Une fois installée sur la table d’opération, tout s’est accéléré. Je dois avouer que je suffoquais pas mal avec mon masque (merci le COVID). Sans oublier le drap qui cachait l’opération. Cela rajoutait une sensation désagréable. J’étais particulièrement ailleurs à ce moment là… Je savais que mon bébé allait arriver mais pas comme je l’aurai rêvé (j’avais idéalisé l’accouchement…sûrement parce que j’ai assisté à l’accouchement de mon dernier frère). Et déception supplémentaire, pas de peau à peau, on ne m’a même pas montré 10 secondes mon bébé… Je ne l’ai vu que plusieurs LONGUES minutes plus tard après avoir demandé où se trouvait Valentin et notre fils.

L’émotion

Je n’a pas réalisé tout de suite que j’étais mère. Sûrement parce que je n’ai rien senti à la fin de l’accouchement (même si j’en ai fait une grosse partie tout de même ! ^^). Et parce que je n’ai pas eu mon fils posé sur moi comme je l’avais espéré et indiqué sur mon projet de naissance.

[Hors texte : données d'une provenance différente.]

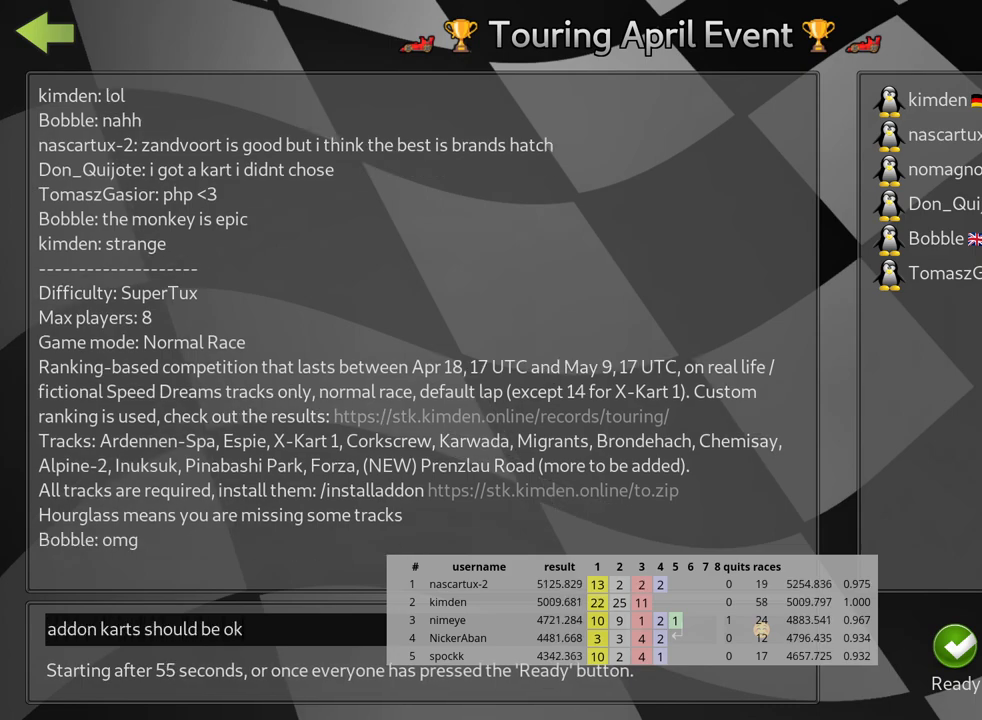
{"keys": [], "events": []}
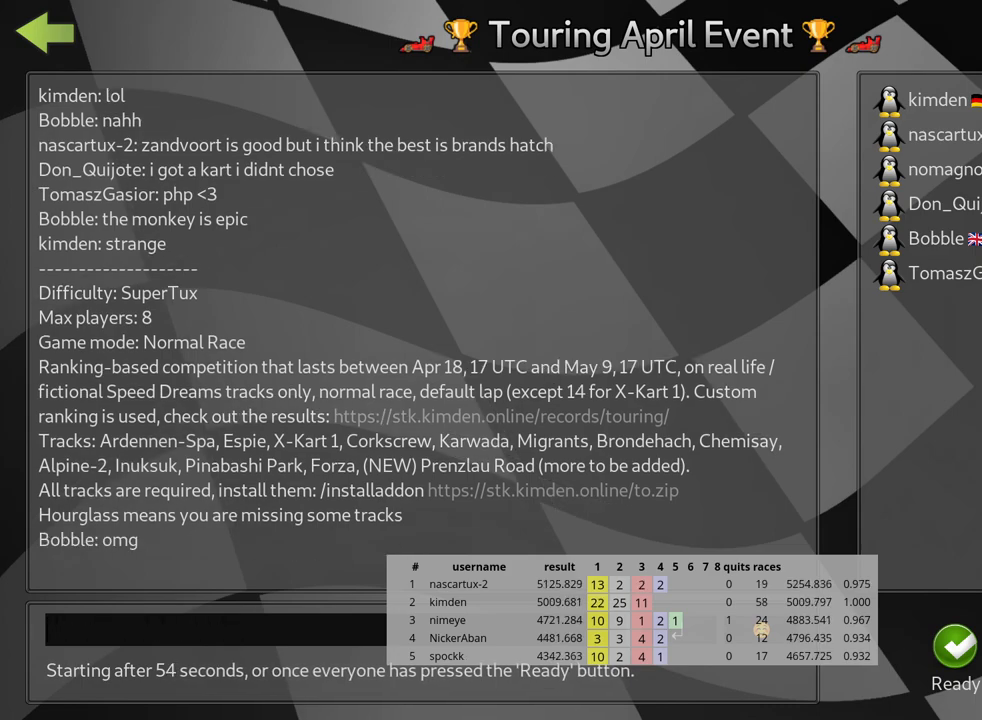
{"keys": [], "events": []}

L’émotion s’est produite lors de la première rencontre avec mon petit homme, qu’on l’a enfin posé sur moi. Une émotion indescriptible, unique et merveilleuse. Je l’aimais déjà tant.

Voilà, vous savez tout ou presque. Je pense que je reviendrai peut-être sur mon séjour à la maternité si cela vous intéresse, mais aussi sur l’allaitement. J’ai encore d’autres articles grossesse sous le coude, tels que : les désagréments de la grossesse…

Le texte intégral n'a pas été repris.